When I first started seeing these pictures my initial thought was “What in the world are they doing?!” I couldn’t believe that someone would post a picture of their child feeding from their breast on social media and actually try to defend it by saying things like “It’s natural”, “All women should do this” and of course my first reaction was to say “What’s next?! Showing your baby’s poopy diaper, that’s natural and that’s what happens when the milk digests”. Now some of you may feel that I’m wrong here and I’m sure you will because I have been called an idiot and ignorant on social media.

I feel that this is exploiting children because, the women on there who are trying to prove a point do not take into consideration that pictures are on the internet forever and when that child grows up enough to be on social media, the last thing they want to see is them sucking milk from their mom’s boob. It’s embarrassing just like taking pictures of your kid using the potty for the first time or giving them a bath.

I look at it this way, I don’t want my child to see your boob flopped out any more than I want a man to whip out his penis and pee in public. That’s natural but, I don’t want to see it. There are options to not disrespect other people’s children in public and they won’t look away because they are kids and kids notice everything.

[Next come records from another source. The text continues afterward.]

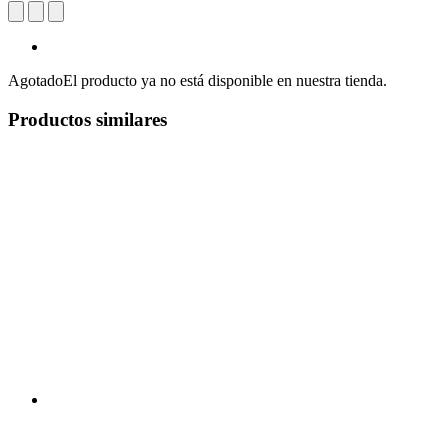
Agotado
El producto ya no está disponible en nuestra tienda.
Productos similares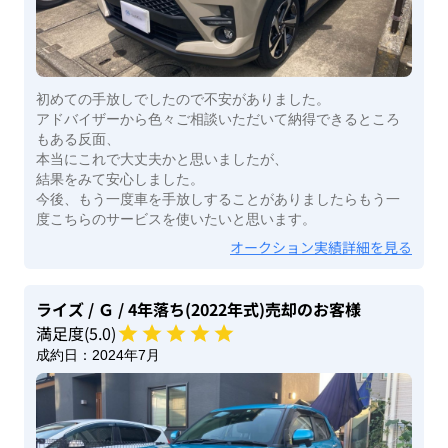
初めての手放しでしたので不安がありました。
アドバイザーから色々ご相談いただいて納得できるところ
もある反面、
本当にこれで大丈夫かと思いましたが、
結果をみて安心しました。
今後、もう一度車を手放しすることがありましたらもう一
度こちらのサービスを使いたいと思います。
オークション実績詳細を見る
ライズ
/ Ｇ
/ 4年落ち(2022年式)
売却のお客様
満足度(
5
.0)
成約日：
2024年7月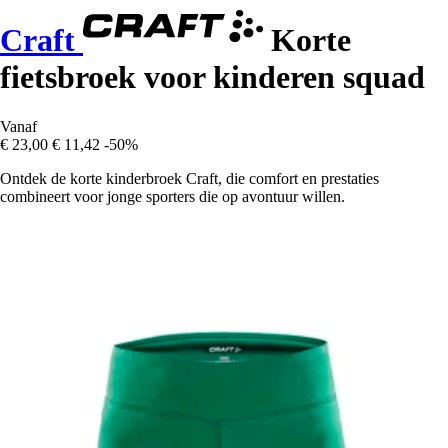
Craft
Korte
fietsbroek voor kinderen squad
Vanaf
€ 23,00
€ 11,42
-50%
Ontdek de korte kinderbroek Craft, die comfort en prestaties
combineert voor jonge sporters die op avontuur willen.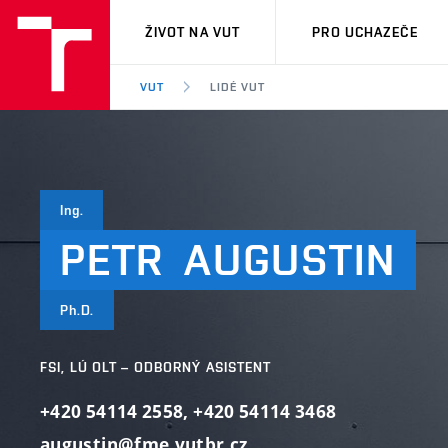
VUT
ŽIVOT NA VUT
PRO UCHAZEČE
VUT
LIDÉ VUT
Ing.
PETR
AUGUSTIN
Ph.D.
FSI, LÚ OLT – ODBORNÝ ASISTENT
+420 54114 2558
,
+420 54114 3468
augustin@fme.vutbr.cz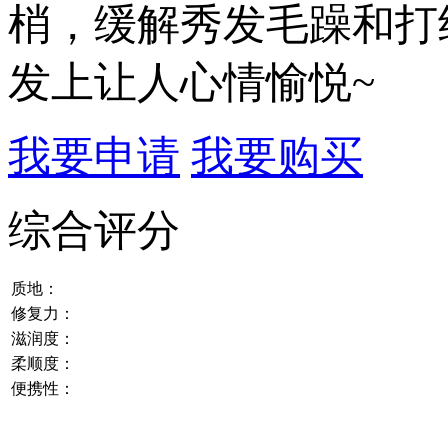
梢，缓解秀发毛躁和打
发上让人心情愉悦~
我要申请
我要购买
综合评分
质地：
修复力：
滋润度：
柔顺度：
便携性：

When people have suggested that these women use covers or feed their kids breast milk in bottles they fire back and say “My child won’t take a bottle” or the famous one “Why don’t you put a cover over your head while you eat” first off, that doesn’t make any sense, a child should not ever be solely dependent on it’s mother’s nipple alone and I don’t suck on anyone’s boob when I eat, I eat with a spoon and a fork. I believe that both of those common reactions are excuses to “Prove a point”.

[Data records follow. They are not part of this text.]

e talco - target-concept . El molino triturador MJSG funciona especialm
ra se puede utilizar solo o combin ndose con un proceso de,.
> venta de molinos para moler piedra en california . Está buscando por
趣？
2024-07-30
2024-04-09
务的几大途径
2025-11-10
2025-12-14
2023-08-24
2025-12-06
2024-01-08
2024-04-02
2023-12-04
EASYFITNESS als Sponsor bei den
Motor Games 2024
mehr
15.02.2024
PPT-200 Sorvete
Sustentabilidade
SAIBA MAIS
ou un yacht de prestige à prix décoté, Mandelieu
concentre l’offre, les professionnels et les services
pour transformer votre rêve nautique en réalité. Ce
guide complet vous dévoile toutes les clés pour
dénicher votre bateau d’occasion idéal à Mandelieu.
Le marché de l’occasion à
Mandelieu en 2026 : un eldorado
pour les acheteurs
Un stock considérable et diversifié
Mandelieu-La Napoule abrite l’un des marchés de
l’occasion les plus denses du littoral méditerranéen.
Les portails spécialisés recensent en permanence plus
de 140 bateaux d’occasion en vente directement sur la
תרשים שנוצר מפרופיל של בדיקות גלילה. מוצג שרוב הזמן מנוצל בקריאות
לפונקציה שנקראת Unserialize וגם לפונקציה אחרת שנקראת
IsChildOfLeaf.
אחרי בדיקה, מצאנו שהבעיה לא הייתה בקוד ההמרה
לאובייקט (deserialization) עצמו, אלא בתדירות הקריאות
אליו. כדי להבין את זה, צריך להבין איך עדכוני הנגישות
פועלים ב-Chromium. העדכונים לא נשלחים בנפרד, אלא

If a man cannot “be natural” and pull out his penis and pee in public, a woman should not be allowed to expose herself and flop out her boob. People are arrested for peeing in public, having sex in public or exposing their self in any way in public and I believe that flopping your boob out is also exposing yourself in public and should be punishable by law. There’s no excuse why you need to do that. It’s not natural to do that in public and it will not be accepted. I will not allow my child to see a woman’s breast at his young age. I’m not against breast feeding but, there are other ways to do it and regardless of what the mother says, I think that it needs to be enforced.

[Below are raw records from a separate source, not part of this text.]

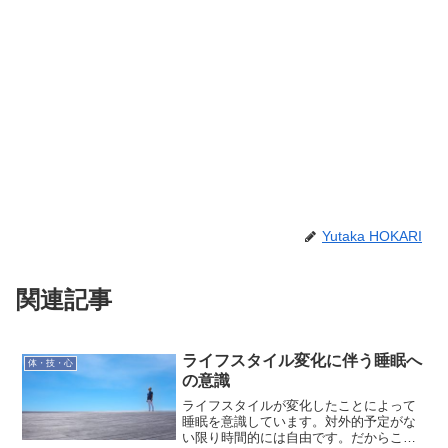
Yutaka HOKARI
関連記事
ライフスタイル変化に伴う睡眠へ
体・技・心
の意識
ライフスタイルが変化したことによって
睡眠を意識しています。対外的予定がな
い限り時間的には自由です。だからこそ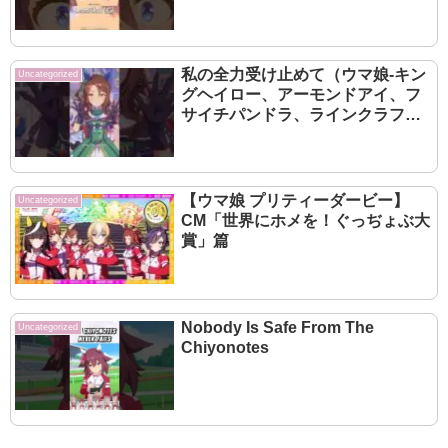
私の全力受け止めて（ウマ娘-キン
Uncategorized
グヘイロー、アーモンドアイ、フ
サイチパンドラ、ラインクラフ
ト）
【ウマ娘 プリティーダービー】
Uncategorized
CM「世界にホメを！ぐっぢょぶ大
賞」篇
Nobody Is Safe From The
Uncategorized
Chiyonotes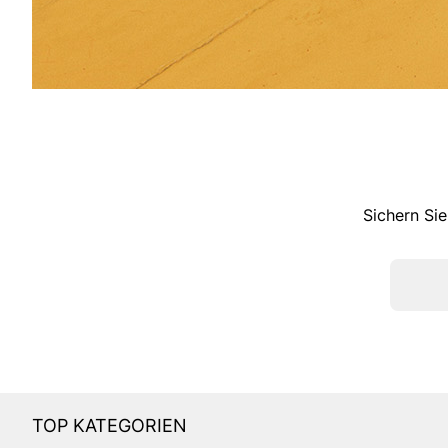
Sichern Sie
TOP KATEGORIEN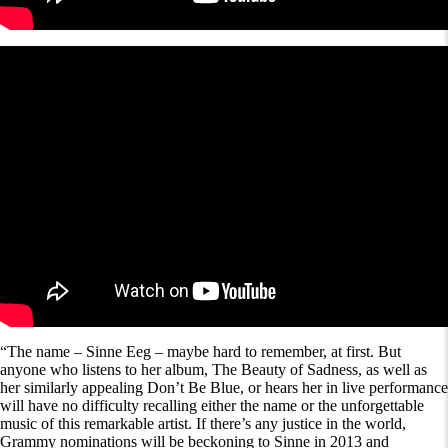
“The name – Sinne Eeg – maybe hard to remember, at first. But
anyone who listens to her album, The Beauty of Sadness, as well as
her similarly appealing Don’t Be Blue, or hears her in live performance
will have no difficulty recalling either the name or the unforgettable
music of this remarkable artist. If there’s any justice in the world,
Grammy nominations will be beckoning to Sinne in 2013 and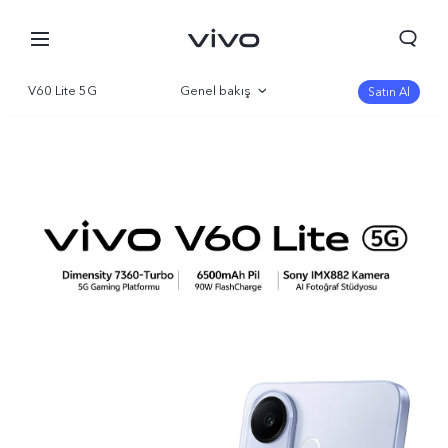
V60 Lite 5G
Genel bakış
Satın Al
Galeri
Parametre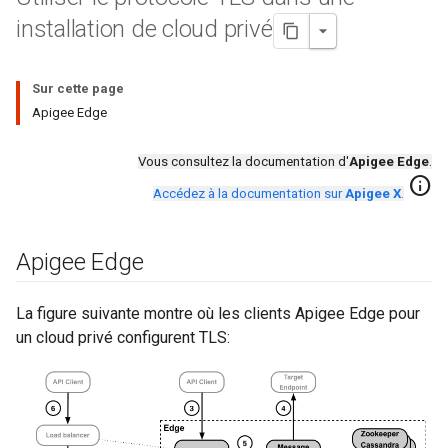
installation de cloud privé
Sur cette page
Apigee Edge
Vous consultez la documentation d'
Apigee Edge
.
info
Accédez à la documentation sur
Apigee X
.
Apigee Edge
La figure suivante montre où les clients Apigee Edge pour
un cloud privé configurent TLS: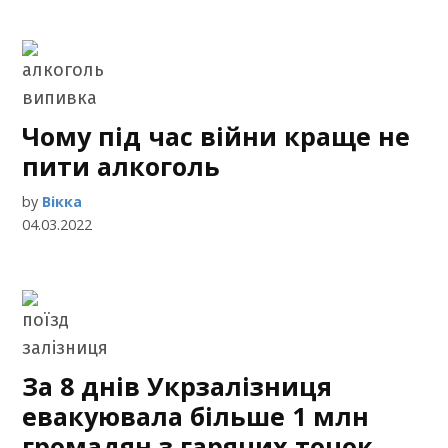
Чому під час війни краще не
пити алкоголь
by
Вікка
04.03.2022
За 8 днів Укрзалізниця
евакуювала більше 1 млн
громадян з гарячих точок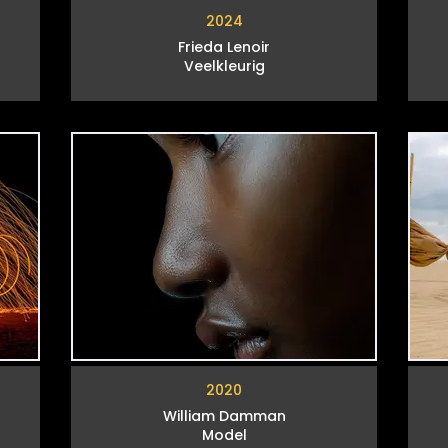
2024
Frieda Lenoir
Veelkleurig
2020
William Damman
Model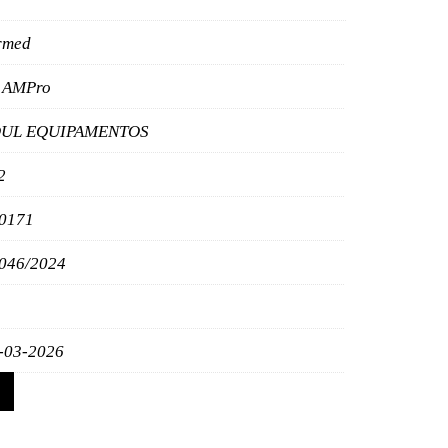
rmed
 AMPro
UL EQUIPAMENTOS
2
0171
046/2024
-03-2026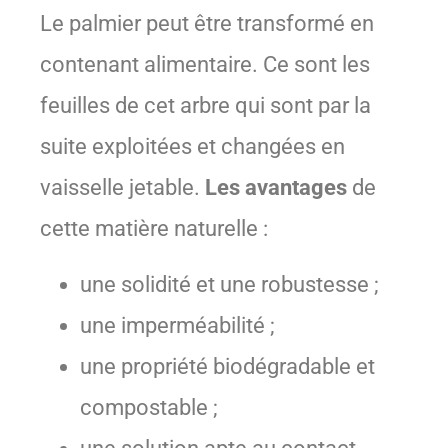
Le palmier peut être transformé en
contenant alimentaire. Ce sont les
feuilles de cet arbre qui sont par la
suite exploitées et changées en
vaisselle jetable.
Les avantages
de
cette matière naturelle :
une solidité et une robustesse ;
une imperméabilité ;
une propriété biodégradable et
compostable ;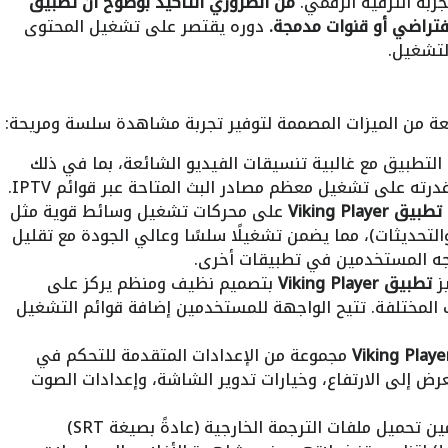
ربة الترفيه الرقمي.
من الضروري التأكيد بوضوح أن تطبيق
دوره يقتصر على تشغيل المحتوى
لتشغيل.
 من الميزات المصممة لتوفير تجربة مشاهدة سلسة ومريحة:
التطبيق مع غالبية تنسيقات الفيديو الشائعة، بما في ذلك
تطبيق Viking Player
على محركات تشغيل وسائط قوية مثل
 (حسب الإصدار والتحديثات)، مما يضمن تشغيلًا سلسًا وعالي الجودة مع تقليل
اجه المستخدمين في تطبيقات أخرى.
ز
تطبيق Viking Player
بتصميم نظيف ومنظم يركز على
المختلفة. تتيح الواجهة للمستخدمين إضافة قوائم التشغيل
مجموعة من الإعدادات المتقدمة للتحكم في
رض إلى الارتفاع، وخيارات تدوير الشاشة، وإعدادات الصوت
يتيح التطبيق للمستخدمين تحميل ملفات الترجمة الخارجية (عادةً بصيغة SRT)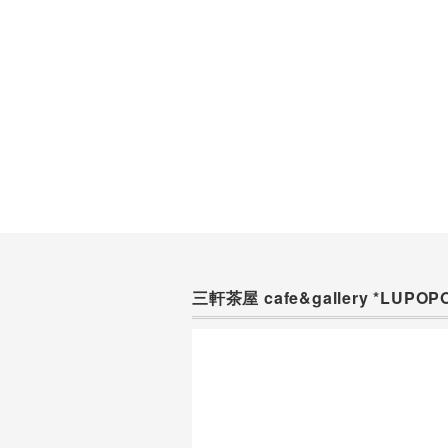
三軒茶屋 cafe&gallery *LUPOP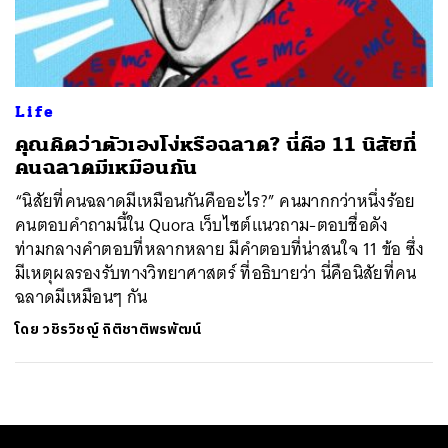
ค้นหา
SHARE
TWEET
LINE
EMAIL
Life
คุณคิดว่าตัวเองโง่หรือฉลาด? นี่คือ 11 นิสัยที่
คนฉลาดมีเหมือนกัน
“นิสัยที่คนฉลาดมีเหมือนกันคืออะไร?” คนมากกว่าหนึ่งร้อย
คนตอบคำถามนี้ใน Quora เว็บไซต์แนวถาม-ตอบชื่อดัง
ท่ามกลางคำตอบที่หลากหลาย มีคำตอบที่น่าสนใจ 11 ข้อ ซึ่ง
มีเหตุผลรองรับทางวิทยาศาสตร์ ที่อธิบายว่า นี่คือนิสัยที่คน
ฉลาดมีเหมือนๆ กัน
โดย
วชิรวิชญ์ กิติชาติพรพัฒน์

Recently, there was a story on a woman who went to a public place called Discovery Place in Charlotte, NC and she was told that she would have to go to the bathroom to breast feed her child. She became angry and went to the news with it and of course attention seeking women praised her for standing up for herself. However, she has no right to take her baby to a public kids play place and flop her boob out in front of all those children and I do feel like the company had a right to say what they said. Though she tried using the excuse that she paid for entry and that they don’t force patrons to eat in the bathroom, it’s an invalid argument. The fact is, children are extremely curious and I don’t want them staring at another woman’s boobs. Children are imitators and they do sometimes try things like that on other children when they see an adult having it done by a baby. That is not natural and I won’t stand for it.

Final Conclusion: If you refuse to cover up and you refuse to feed your child from a bottle, stay at home. I will not have to explain to my child why you have your boob exposed and I will not leave a place that I paid for because you want to cause a mess of drama.